Not even racial harmony would usher in the great community, in his mind (as he made clear in his 1967 book Where Do We Go From Here: Chaos or Community?). A further requirement was economic justice, a bridging of chasms between rich and poor.

Fast Forward

Earlier this month, the Brookings Institution and the Public Religion Research Institute released the results of an opinion poll casting light on simmering resentments in the body politic.

For instance, a (slim) majority of white Americans polled—51 percent—agreed with the statement, “Today discrimination against whites has become as big a problem as discrimination against blacks and other minorities.” Among those who say Fox News is their most trusted source of information, 70 percent held the same view.

What lies behind this myopia might be hard to pinpoint. Economic anxiety? An African American president? Recollections of purely race-based affirmative action? Or simply, the unrealized dream of a beloved community.
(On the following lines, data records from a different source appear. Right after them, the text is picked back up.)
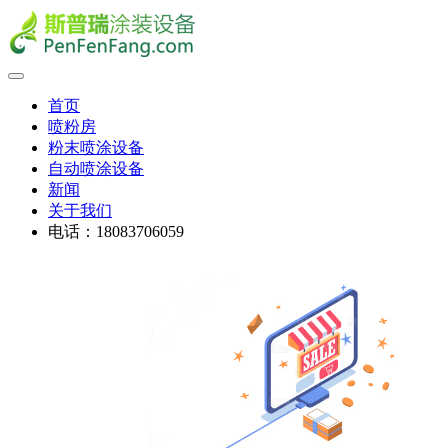
首页
喷粉房
粉末喷涂设备
自动喷涂设备
新闻
关于我们
电话：18083706059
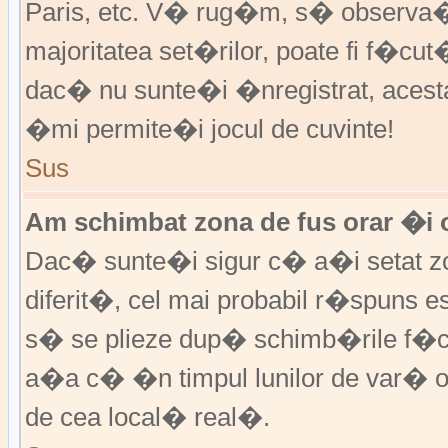
Paris, etc. V� rug�m, s� observa�i
majoritatea set�rilor, poate fi f�cut
dac� nu sunte�i �nregistrat, aces
�mi permite�i jocul de cuvinte!
Sus
Am schimbat zona de fus orar �i o
Dac� sunte�i sigur c� a�i setat zo
diferit�, cel mai probabil r�spuns e
s� se plieze dup� schimb�rile f�c
a�a c� �n timpul lunilor de var� or
de cea local� real�.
King himself seemed to think this community would always be not yet. At times he made it sound like a spiritual construct to be made flesh in the Kingdom of God. He also wielded the phrase when preaching about the endless struggle against evil, in which God ultimately prevails, as Smith and Zepp pointed out.

Less cosmically, King had faith in the human capacity to approximate the beloved community, here and now. He saw the civil rights movement, spanning racial lines, as a microcosm of the ideal.

Detecting a Pulse

Where are the signs of such approximation today?

Earlier this year the New York Times ran an eye-opening series titled “Race Remixed,” which explored interracial marriage and the growing numbers of mixed-race Americans. Surely this is a mark of spiritual integration.

Beyond race, polls for over two decades have shown that lopsided majorities of Americans favor higher minimum wages for the poorest workers. Whatever one might think of the wisdom of such a proposal, the impulse is a moral one. It’s an instance of social solidarity, not economic self-interest. Boosting the bottom wage would give no direct lift to most wage earners.